------ Data rows ------

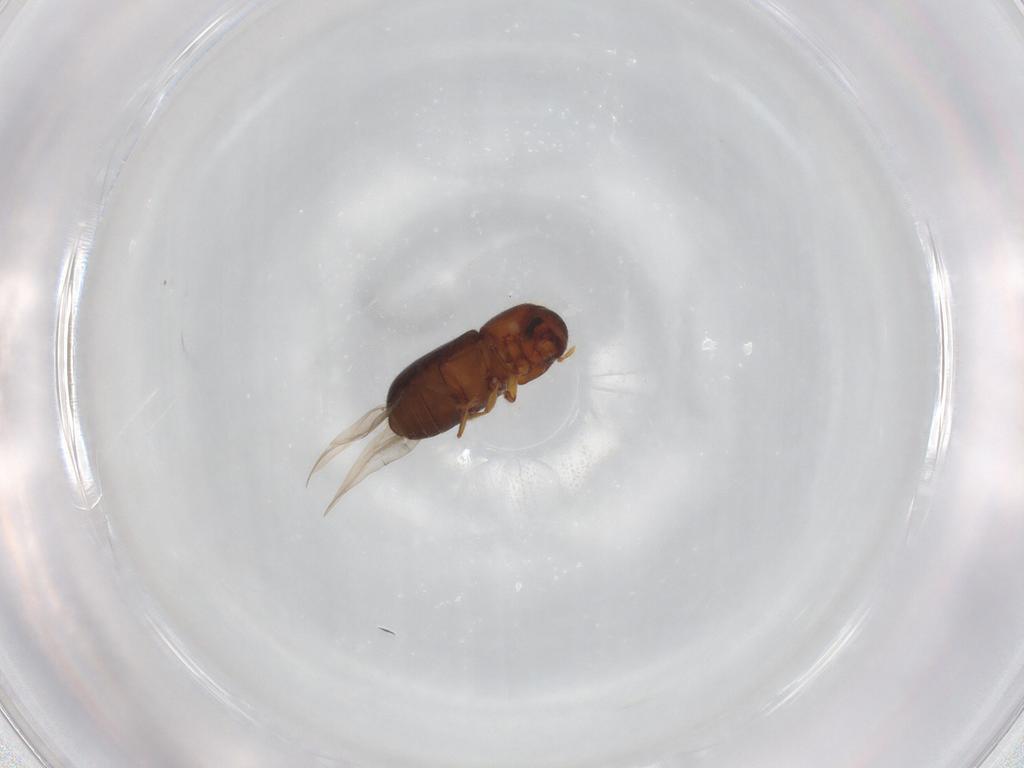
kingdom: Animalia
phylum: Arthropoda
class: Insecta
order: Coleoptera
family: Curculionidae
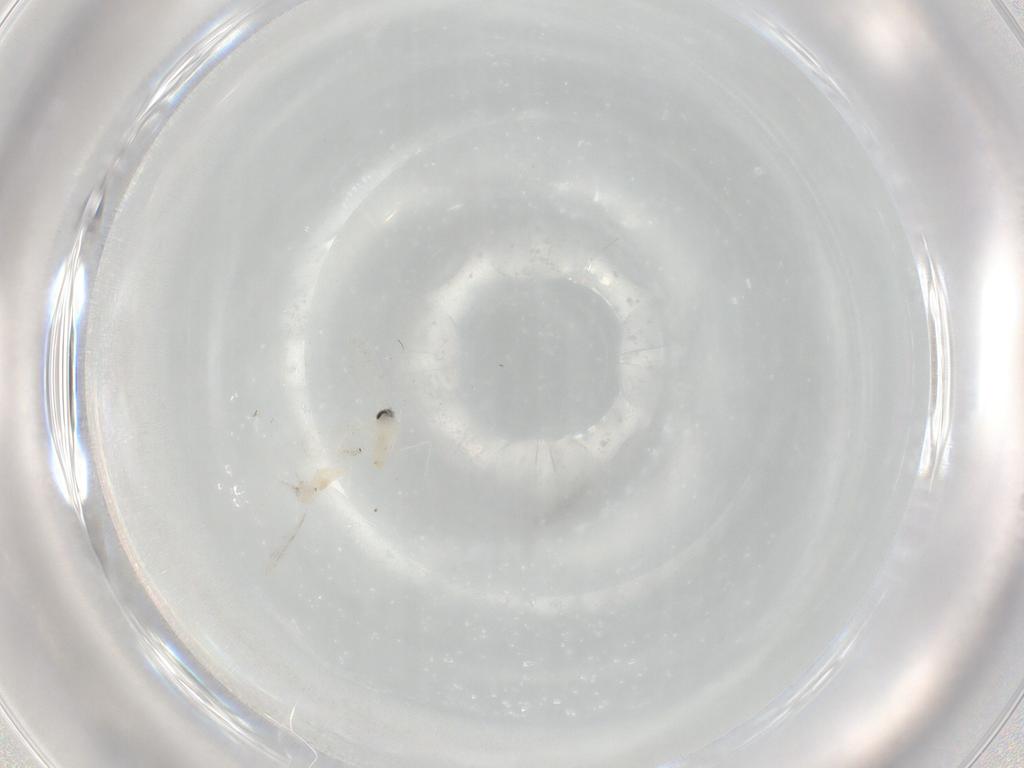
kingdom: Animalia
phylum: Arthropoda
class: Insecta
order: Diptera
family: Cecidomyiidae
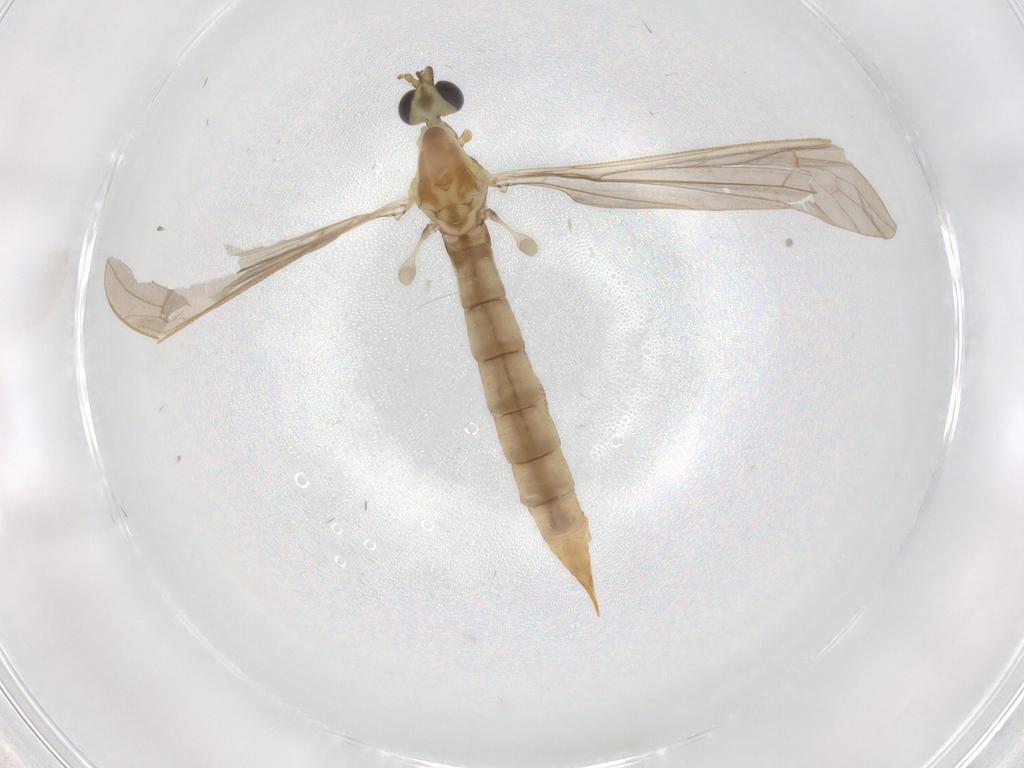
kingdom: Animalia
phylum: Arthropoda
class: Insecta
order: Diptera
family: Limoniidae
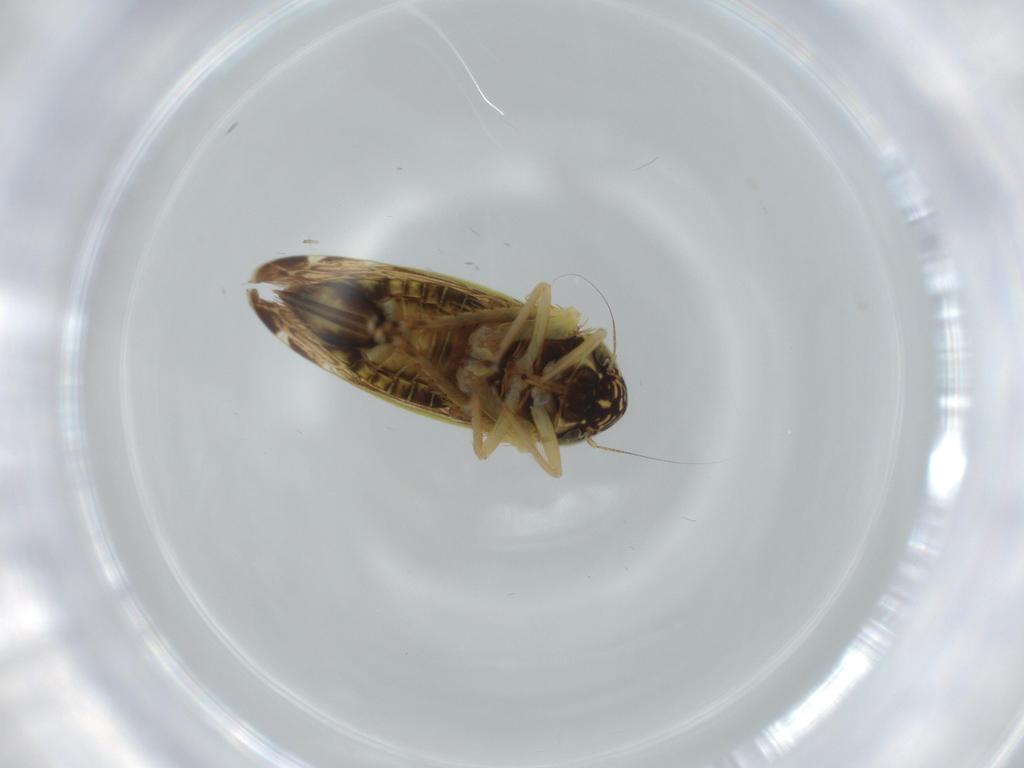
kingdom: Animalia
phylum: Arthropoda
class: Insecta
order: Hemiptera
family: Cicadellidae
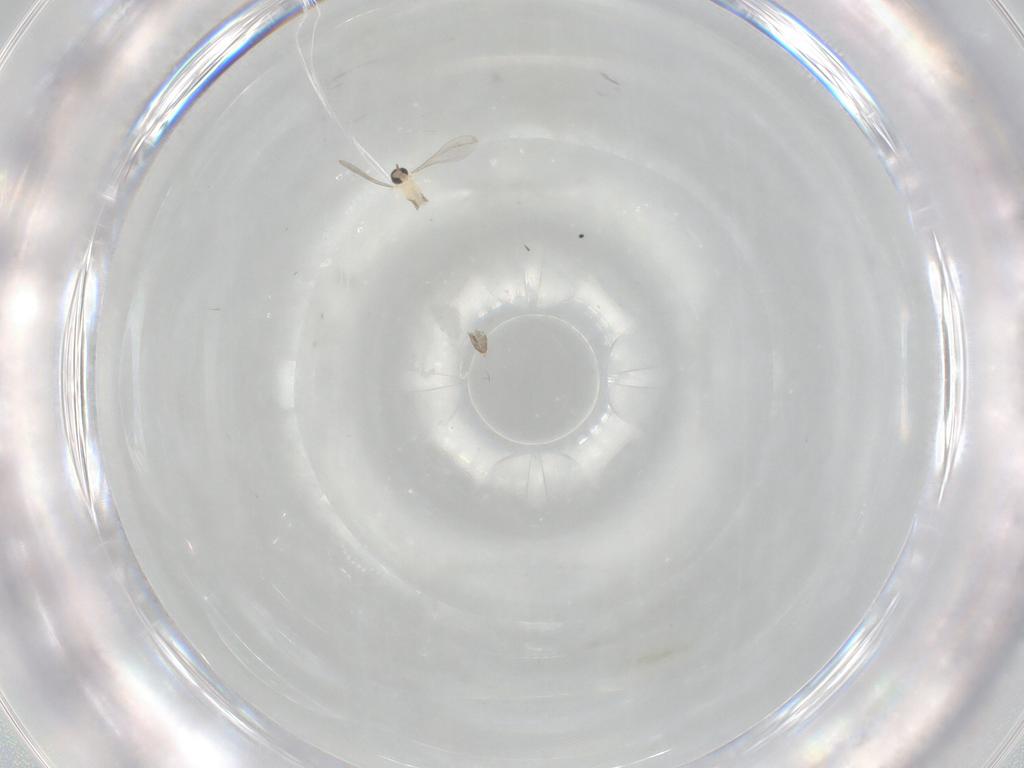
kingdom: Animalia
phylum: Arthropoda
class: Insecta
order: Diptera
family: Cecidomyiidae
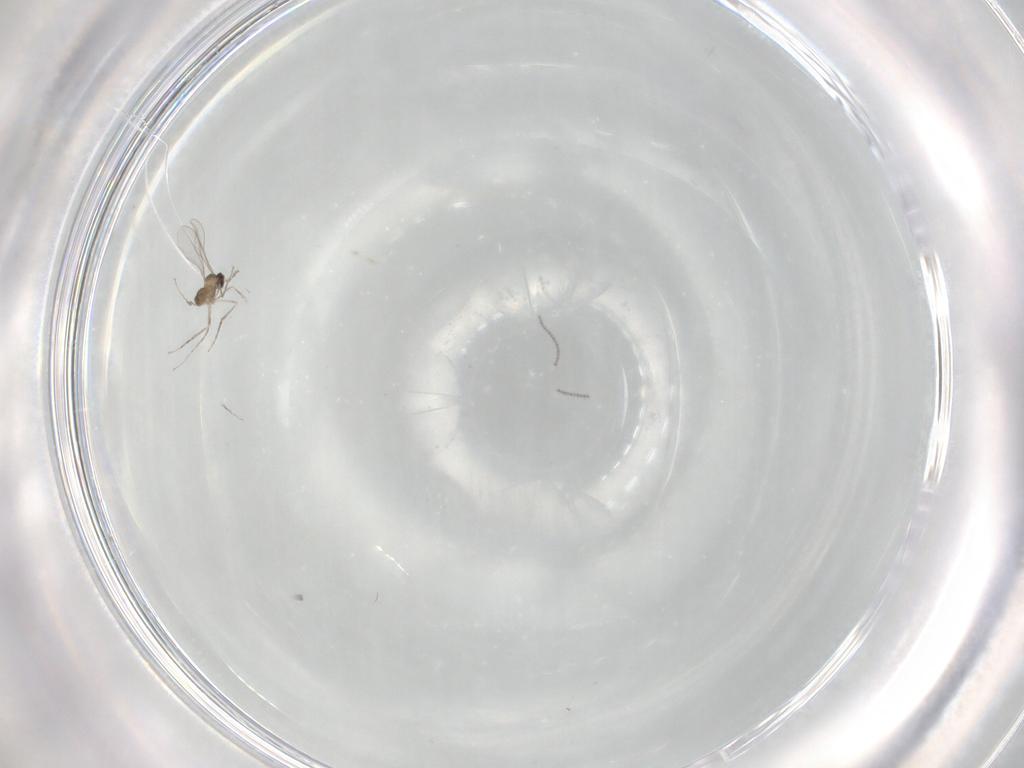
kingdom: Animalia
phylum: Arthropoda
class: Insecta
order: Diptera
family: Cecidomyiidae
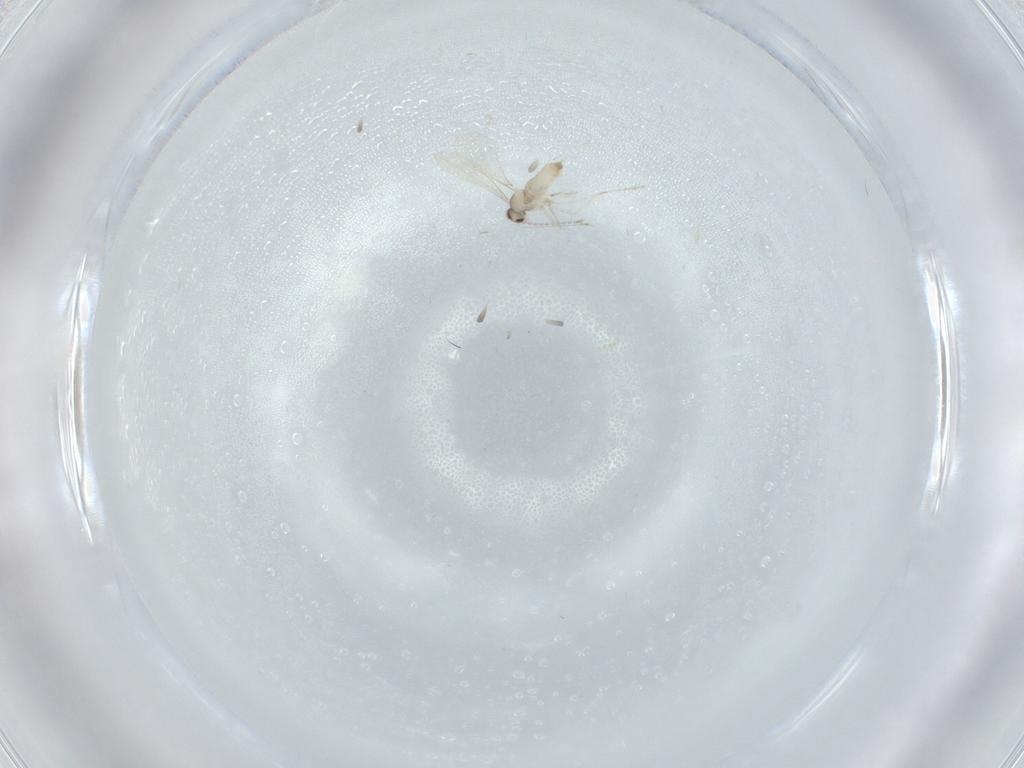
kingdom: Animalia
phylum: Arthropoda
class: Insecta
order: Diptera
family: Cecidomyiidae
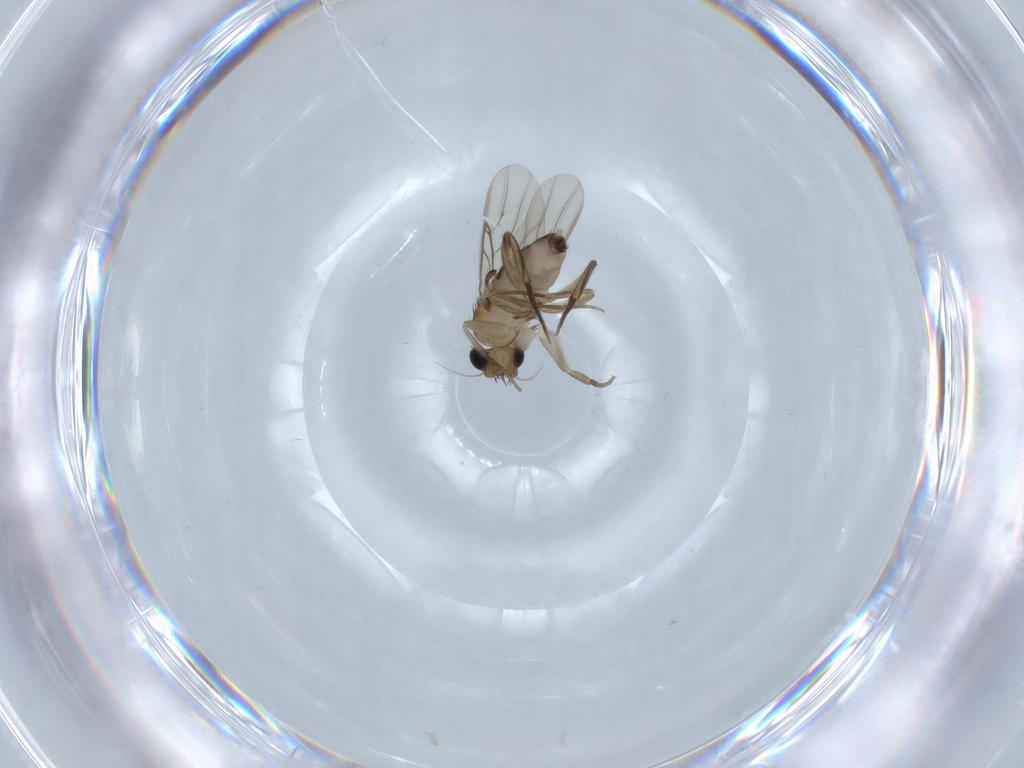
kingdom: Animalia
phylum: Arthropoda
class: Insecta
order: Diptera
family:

------

Problem to work on –
Copy every line of the listing above word for word, leaving out the pictures.

Answer for the task –
kingdom: Animalia
phylum: Arthropoda
class: Insecta
order: Coleoptera
family: Curculionidae
kingdom: Animalia
phylum: Arthropoda
class: Insecta
order: Diptera
family: Cecidomyiidae
kingdom: Animalia
phylum: Arthropoda
class: Insecta
order: Diptera
family: Limoniidae
kingdom: Animalia
phylum: Arthropoda
class: Insecta
order: Hemiptera
family: Cicadellidae
kingdom: Animalia
phylum: Arthropoda
class: Insecta
order: Diptera
family: Cecidomyiidae
kingdom: Animalia
phylum: Arthropoda
class: Insecta
order: Diptera
family: Cecidomyiidae
kingdom: Animalia
phylum: Arthropoda
class: Insecta
order: Diptera
family: Cecidomyiidae
kingdom: Animalia
phylum: Arthropoda
class: Insecta
order: Diptera
family:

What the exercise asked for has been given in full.